Consumer concurrency is bounded by that partition count on the vision group, so once every partition has an owner the next lever is per-consumer batch efficiency, not more instances — which is why the vision group hands captures to the async batching tier rather than invoking the model per event. Set an explicit lag SLO and alert on it: for the realtime alerting group, keep p95 end-to-end lag under 10s so a compliance webhook fires while a store associate is still on the floor; for the vision batching group, a softer target of p95 < 90s from capture to a queued detection batch is appropriate during reset windows, tightening to p95 < 20s off-peak. Watch consumer lag as the truth signal, exactly as the parent architecture prescribes — rising lag means add consumers, sustained lag at the partition ceiling means repartition, and lag that will not drain even with idle partitions means the poison-message or rebalance path is stuck, not the throughput. Cost discipline mirrors the rest of the platform: the broker carries only tiny keyed envelopes, never frames, so at chain scale its bandwidth and storage are a rounding error against the GPU tier, and a 7-day retention on 65536-byte messages keeps the replay buffer cheap while still covering a full model-upgrade cycle.

Frequently Asked Questions Jump to heading

Why key capture events on store_id instead of fixture_id? Because Kafka guarantees ordering only within a partition, and keying on store_id puts all of a store’s captures on one partition — which already gives you total order per fixture, since a fixture belongs to exactly one store. Keying on fixture_id would explode key cardinality, scatter one store’s captures across many partitions, and destroy the ability to reason about a store as a unit during an outage or replay, all to buy an ordering guarantee you already have. store_id is the natural aggregate: coarse enough to bound cardinality, fine enough to preserve the ordering the vision and scoring tiers assume.

How do I get exactly-once delivery, and do I actually need it? The broker gives you idempotent production (enable.idempotence=true), which deduplicates producer retries on the log so a redelivered event never appears twice. End-to-end you then run at-least-once on the consumer — commit the offset only after the frame is durably handed off — and make the downstream processing idempotent on store_id plus capture_timestamp. That combination is cheaper and more robust than full transactional exactly-once across the whole pipeline, and it is sufficient because the vision and scoring stages are already idempotent on their input event, so a rare reprocessed capture produces the same verdict rather than a double count.

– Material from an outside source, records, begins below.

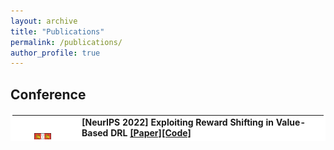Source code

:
 ```yaml
---
layout: archive
title: "Publications"
permalink: /publications/
author_profile: true
---
```

<!-- {% if author.googlescholar %}
  You can also find my articles on <u><a href="{{author.googlescholar}}">my Google Scholar profile</a>.</u>
{% endif %} -->

<!-- {% include base_path %} -->
<!-- *: corresponding author -->


## Conference

<!-- <div class="content anchor" id="research"><h3>Research Work</h3> <h5>* denotes equal contribution</h5> -->

  <table bordercolor="white" bordercolordark="white" bordercolorlight="white" cellpadding="0" cellspacing="0" height="45" bgcolor="white">
    <tbody>
      <tr valign="baseline">
        <td width="90">
          <p align="center" style="margin-top:7mm; margin-right:2mm; margin-bottom:0; margin-left:0;" class=""><a target="_blank"><img src="images/cambridge.png" width="45" border="0"></a></p>
        </td>
        <td valign="middle"><p style="margin-top:0; margin-right:0; margin-bottom:2mm;">
          <span style="font-weight: bold;">[NeurIPS 2022] Exploiting Reward Shifting in Value-Based DRL <a href="https://arxiv.org/abs/2209.07288">[Paper]</a><a href="https://github.com/2Groza/RewardShifting">[Code] </a>
            <!-- <a href='https://sites.google.com/view/neurips2019pchid/'> [Homepage]</a> -->
          </span>
          <br>
          <span style="font-style: italic;"> Hao Sun, Lei Han, Rui Yang, Xiaoteng Ma, Jian Guo, Bolei Zhou
          <!-- </span> &nbsp; <a href="http://www.ie.cuhk.edu.hk/main/index.shtml">Department of Information Engineering</a>, The Chinese University of Hong Kong, Hong Kong S.A.R. -->
        <li> A positive reward shifting leads to conservative exploitation, while a negative reward shifting leads to curiosity-driven exploration. <br>
        </li>
        <p>

<!--  -->

<tbody>
<tr valign="baseline">
<td width="90">
<p align="center" style="margin-top:7mm; margin-right:2mm; margin-bottom:0; margin-left:0;" class=""><a target="_blank"><img src="images/cambridge.png" width="45" border="0"></a></p>
</td>
<td valign="middle"><p style="margin-top:0; margin-right:0; margin-bottom:2mm;">
<span style="font-weight: bold;">[ICML 2022 DFUQ.W] DAUX: a Density-based Approach for Uncertainty eXplanations <a href="https://arxiv.org/abs/2207.05161">[Paper]</a><a href="https://anonymous.4open.science/r/DAUX-CBBF">[Code] </a>
<!-- <a href='https://sites.google.com/view/neurips2019pchid/'> [Homepage]</a> -->
</span>
<br>
<span style="font-style: italic;"> Hao Sun*, Boris van Breugel*, Jonathan Crabbe, Nabeel Seedat, Mihaela van der Schaar
<!-- </span> &nbsp; <a href="http://www.ie.cuhk.edu.hk/main/index.shtml">Department of Information Engineering</a>, The Chinese University of Hong Kong, Hong Kong S.A.R. -->
<li> We propose a density-based approach to classify uncertain examples. <br>
</li>
<!--  -->


<tbody>
<tr valign="baseline">
<td width="90">
  <p align="center" style="margin-top:7mm; margin-right:2mm; margin-bottom:0; margin-left:0;" class=""><a target="_blank"><img src="cambridge.png" width="45" border="0"></a></p>
</td>
<td valign="middle"><p style="margin-top:0; margin-right:0; margin-bottom:2mm;">
  <span style="font-weight: bold;">[ICLR 2022] Rethinking Goal-conditioned Supervised Learning and Its Connection to Offline RL <a href="https://arxiv.org/abs/2202.04478">[Paper]</a><a href="https://github.com/YangRui2015/AWGCSL">[Code] </a>
    <!-- <a href='https://sites.google.com/view/neurips2019pchid/'> [Homepage]</a> -->
  </span>
  <br>
  <span style="font-style: italic;"> Rui Yang, Yiming Lu, Wenzhe Li, Hao Sun, Meng Fang, Yali Du, Xiu Li, Lei Han, Chongjie Zhang
  <!-- </span> &nbsp; <a href="http://www.ie.cuhk.edu.hk/main/index.shtml">Department of Information Engineering</a>, The Chinese University of Hong Kong, Hong Kong S.A.R. -->
<li> We optimize the GCSL with a lower bound of the goal-reaching objective and link the success of GCSL from perspective of offline RL. <br>
</li>

<!--  -->


<tbody>
<tr valign="baseline">
<td width="90">
<p align="center" style="margin-top:7mm; margin-right:2mm; margin-bottom:0; margin-left:0;" class=""><a target="_blank"><img src="images/cuhk.png" width="45" border="0"></a></p>
</td>
<td valign="middle"><p style="margin-top:0; margin-right:0; margin-bottom:2mm;">
<span style="font-weight: bold;">[IJCAI 2021] Hierarchical Multi-Scale Gaussian Transformer for Stock Movement Prediction <a href="https://www.ijcai.org/proceedings/2020/0640.pdf">[Paper]</a>
  <!-- <a href='https://sites.google.com/view/neurips2019pchid/'> [Homepage]</a> -->
</span>
<br>
<span style="font-style: italic;"> Qianggang Ding, Sifan Wu, Hao Sun, Jiadong Guo, Jian Guo
<!-- </span> &nbsp; <a href="http://www.ie.cuhk.edu.hk/main/index.shtml">Department of Information Engineering</a>, The Chinese University of Hong Kong, Hong Kong S.A.R. -->
<li> We adapt transformer to stock movement predictions. <br>
</li>

<!--  -->


<tbody>
<tr valign="baseline">
<td width="90">
<p align="center" style="margin-top:7mm; margin-right:2mm; margin-bottom:0; margin-left:0;" class=""><a target="_blank"><img src="images/cuhk.png" width="45" border="0"></a></p>
</td>
<td valign="middle"><p style="margin-top:0; margin-right:0; margin-bottom:2mm;">
<span style="font-weight: bold;">[AAAI 2021] Adaptive Regularization of Labels <a href="https://arxiv.org/abs/1908.05474">[Paper]</a>
  <!-- <a href='https://sites.google.com/view/neurips2019pchid/'> [Homepage]</a> -->
</span>
<br>
<span style="font-style: italic;"> Qianggang Ding, Sifan Wu, Hao Sun, Jiadong Guo, Shu-Tao Xia
<!-- </span> &nbsp; <a href="http://www.ie.cuhk.edu.hk/main/index.shtml">Department of Information Engineering</a>, The Chinese University of Hong Kong, Hong Kong S.A.R. -->
<li> We study the correlations between lables to improve model performance. <br>
</li>

<!--  -->

<tbody>
<tr valign="baseline">
<td width="90">
<p align="center" style="margin-top:7mm; margin-right:2mm; margin-bottom:0; margin-left:0;" class=""><a target="_blank"><img src="images/cuhk.png" width="45" border="0"></a></p>
</td>
<td valign="middle"><p style="margin-top:0; margin-right:0; margin-bottom:2mm;">
<span style="font-weight: bold;">[NeurIPS 2019 (Spotlight)] Policy Continuation with Hindsight Inverse Dynamics <a href="https://arxiv.org/abs/1910.14055">[Preprint]</a><a href="https://github.com/2Groza/PCHID_code">[Code] </a> <a href='https://sites.google.com/view/neurips2019pchid/'> [Homepage]</a>
</span>
<br>
<span style="font-style: italic;"> Hao Sun, Zhizhong Li, Xiaotong Liu, Dahua Lin, Bolei Zhou
<!-- </span> &nbsp; <a href="http://www.ie.cuhk.edu.hk/main/index.shtml">Department of Information Engineering</a>, The Chinese University of Hong Kong, Hong Kong S.A.R. -->
<li> Supervised Learning can be used to solve goal-conditioned RL tasks. <br>
</li>



<!--
{% for post in site.publications reversed %} {% include archive-single-cv.html %} {% endfor %} -->


Preprints

<!-- {% for post in site.preprints reversed %} {% include archive-single-cv.html %} {% endfor %} -->

<!-- {% for post in site.publications reversed %}
  {% include archive-single.html %}
{% endfor %} -->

What belongs in a capture event, and why not the image itself? Only a signed pointer: store_id, fixture_id, capture_timestamp, the object_key into staging storage, a payload_sha256 for integrity, and the registry_revision. The image stays in object storage. A broker is a transport, not a data lake — fattening messages with pixels blows past sane message-size limits, cripples replay because every rewind re-ships the bytes, and inflates retention cost. Keeping the envelope tiny is what makes a 7-day replay window and a 65536-byte message ceiling affordable at chain scale.

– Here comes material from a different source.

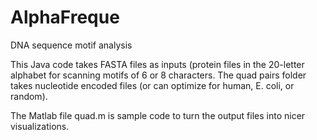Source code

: # AlphaFreque
DNA sequence motif analysis

This Java code takes FASTA files as inputs (protein files in the 20-letter alphabet for scanning motifs of 6 or 8 characters. The quad pairs folder takes nucleotide encoded files (or can optimize for human, E. coli, or random).

The Matlab file quad.m is sample code to turn the output files into nicer visualizations.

How does replay work after a model upgrade without double-counting? Reset the vision consumer group’s committed offsets backward to the start of the window you want to reprocess, and let it re-consume those capture events. Because retention exceeds the upgrade cycle, the events are still on the log, and because every downstream stage is idempotent on the capture identity, reprocessing produces corrected verdicts rather than duplicates. The realtime alerting group keeps its own offsets and is untouched, so a backfill of the vision tier never re-fires live compliance alerts.

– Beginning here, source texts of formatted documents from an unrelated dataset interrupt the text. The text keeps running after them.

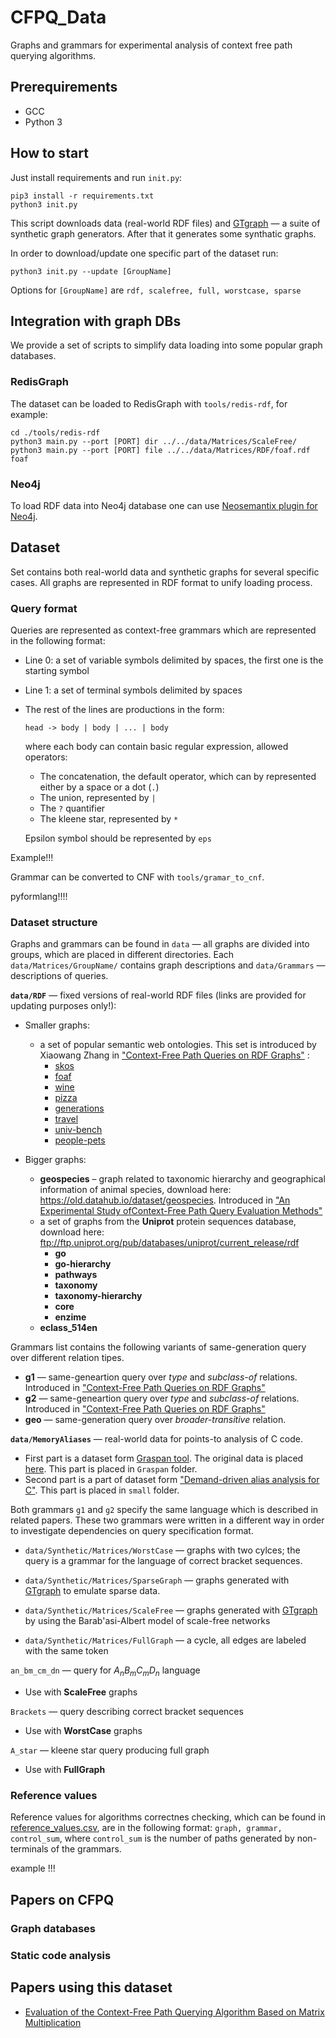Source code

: # CFPQ_Data

Graphs and grammars for experimental analysis of context free path querying algorithms.

## Prerequirements
* GCC
* Python 3

## How to start

Just install requirements and run ```init.py```: 

```
pip3 install -r requirements.txt
python3 init.py
```

This script downloads data (real-world RDF files) and [GTgraph](http://www.cse.psu.edu/~kxm85/software/GTgraph/) — a suite of synthetic graph generators. After that it generates some synthatic graphs.

In order to download/update one specific part of the dataset run:
```
python3 init.py --update [GroupName]
```
Options for ```[GroupName]``` are ```rdf, scalefree, full, worstcase, sparse```


## Integration with graph DBs

We provide a set of scripts to simplify data loading into some popular graph databases.

### RedisGraph

The dataset can be loaded to RedisGraph with ```tools/redis-rdf```, for example:
```
cd ./tools/redis-rdf
python3 main.py --port [PORT] dir ../../data/Matrices/ScaleFree/
python3 main.py --port [PORT] file ../../data/Matrices/RDF/foaf.rdf foaf
```

### Neo4j

To load RDF data into Neo4j database one can use [Neosemantix plugin for Neo4j](https://neo4j.com/labs/nsmtx-rdf/).

## Dataset

Set contains both real-world data and synthetic graphs for several specific cases. All graphs are represented in RDF format to unify loading process.

### Query format

Queries are represented as context-free grammars which are represented in the following format:

- Line 0: a set of variable symbols delimited by spaces, the first one is the starting symbol
- Line 1: a set of terminal symbols delimited by spaces
- The rest of the lines are productions in the form:

     ```head -> body | body | ... | body```

    where each body can contain basic regular expression, allowed operators:
    
    - The concatenation, the default operator, which can by represented either by a space or a dot (```.```)
    - The union, represented by ```|```
    - The ```?``` quantifier
    - The kleene star, represented by ```*```
    
    Epsilon symbol should be represented by ```eps```

Example!!!

Grammar can be converted to CNF with ```tools/gramar_to_cnf```.


pyformlang!!!!

### Dataset structure

Graphs and grammars can be found in  ```data``` — all graphs are divided into groups, which are placed in different directories. Each ```data/Matrices/GroupName/``` contains graph descriptions and ```data/Grammars``` — descriptions of queries. 


**```data/RDF```** — fixed versions of real-world RDF files (links are provided for updating purposes only!):
- Smaller graphs:
    - a set of popular semantic web ontologies. This set is introduced by Xiaowang Zhang in ["Context-Free Path Queries on RDF Graphs"](https://arxiv.org/abs/1506.00743) :
       - [skos](https://www.w3.org/2009/08/skos-reference/skos.rdf)
       - [foaf](http://xmlns.com/foaf/0.1/)
       - [wine](https://www.w3.org/TR/owl-guide/wine.rdf)
       - [pizza](https://protege.stanford.edu/ontologies/pizza/pizza.owl)
       - [generations](http://www.owl-ontologies.com/generations.owl)
       - [travel](https://protege.stanford.edu/ontologies/travel.owl)
       - [univ-bench](http://swat.cse.lehigh.edu/onto/univ-bench.owl)
       - [people-pets](http://owl.man.ac.uk/tutorial/people+pets.rdf)
  
- Bigger graphs:
   - **geospecies** – graph related to taxonomic hierarchy and geographical information of animal species, download here: <https://old.datahub.io/dataset/geospecies>. Introduced in ["An Experimental Study ofContext-Free Path Query Evaluation Methods"](https://dl.acm.org/doi/pdf/10.1145/3335783.3335791)
   - a set of graphs from the **Uniprot** protein sequences database, download here: <ftp://ftp.uniprot.org/pub/databases/uniprot/current_release/rdf>
       - **go**
       - **go-hierarchy**
       - **pathways**
       - **taxonomy**
       - **taxonomy-hierarchy**
       - **core**
       - **enzime**
   - **eclass_514en** 

Grammars list contains the following variants of same-generation query over different relation tipes.
-  **g1** — same-geneartion query over _type_ and _subclass-of_ relations. Introduced in ["Context-Free Path Queries on RDF Graphs"](https://arxiv.org/abs/1506.00743)
-  **g2** — same-geneartion query over _type_ and _subclass-of_ relations. Introduced in ["Context-Free Path Queries on RDF Graphs"](https://arxiv.org/abs/1506.00743)
-  **geo** — same-generation query over _broader-transitive_ relation.
  

**```data/MemoryAliases```** — real-world data for points-to analysis of C code.
  - First part is a dataset form [Graspan tool](https://github.com/Graspan/graspan-cpp). The original data is placed [here](https://drive.google.com/drive/folders/0B8bQanV_QfNkbDJsOWc2WWk4SkE?usp=sharing). This part is placed in ```Graspan``` folder.
  - Second part is a part of dataset form ["Demand-driven alias analysis for C"](https://dl.acm.org/doi/10.1145/1328897.1328464). This part is placed in ```small``` folder.

  Both grammars ```g1``` and ```g2``` specify the same language which is described in related papers. These two grammars were written in a different way in order to investigate dependencies on query specification format.

- ```data/Synthetic/Matrices/WorstCase``` — graphs with two cylces; the query is a grammar for the language of correct bracket sequences.

- ```data/Synthetic/Matrices/SparseGraph``` — graphs generated with [GTgraph](http://www.cse.psu.edu/~kxm85/software/GTgraph/) to emulate sparse data.

- ```data/Synthetic/Matrices/ScaleFree``` — graphs generated with [GTgraph](http://www.cse.psu.edu/~kxm85/software/GTgraph/) by using the Barab\'asi-Albert model of scale-free networks

- ```data/Synthetic/Matrices/FullGraph``` — a cycle, all edges are labeled with the same token 



```an_bm_cm_dn``` — query for _A<sub>n</sub>B<sub>m</sub>C<sub>m</sub>D<sub>n</sub>_ language
  - Use with **ScaleFree** graphs

```Brackets``` — query describing correct bracket sequences
  - Use with **WorstCase** graphs

```A_star``` — kleene star query producing full graph
  - Use with **FullGraph**

### Reference values

Reference values for algorithms correctnes checking, which can be found in [reference_values.csv](./reference_values.csv), are in the following format: ```graph, grammar, control_sum```, where ```control_sum``` is the number of paths generated by non-terminals of the grammars.

example !!!

## Papers on CFPQ

### Graph databases

### Static code analysis


## Papers using this dataset

- [Evaluation of the Context-Free Path Querying Algorithm Based on Matrix Multiplication](https://dl.acm.org/citation.cfm?id=3328503)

What is the right signal to autoscale consumers on? Per-partition consumer lag, not CPU or memory. Lag is the direct measure of whether the consumer tier is keeping pace with capture, and it leads CPU during the bursty reset windows that dominate this workload. Scale up aggressively when lag climbs and scale down conservatively when it holds low, always capped at the partition count, since consumers beyond that sit idle. If lag pins at the partition-count ceiling, the answer is repartitioning, not more replicas.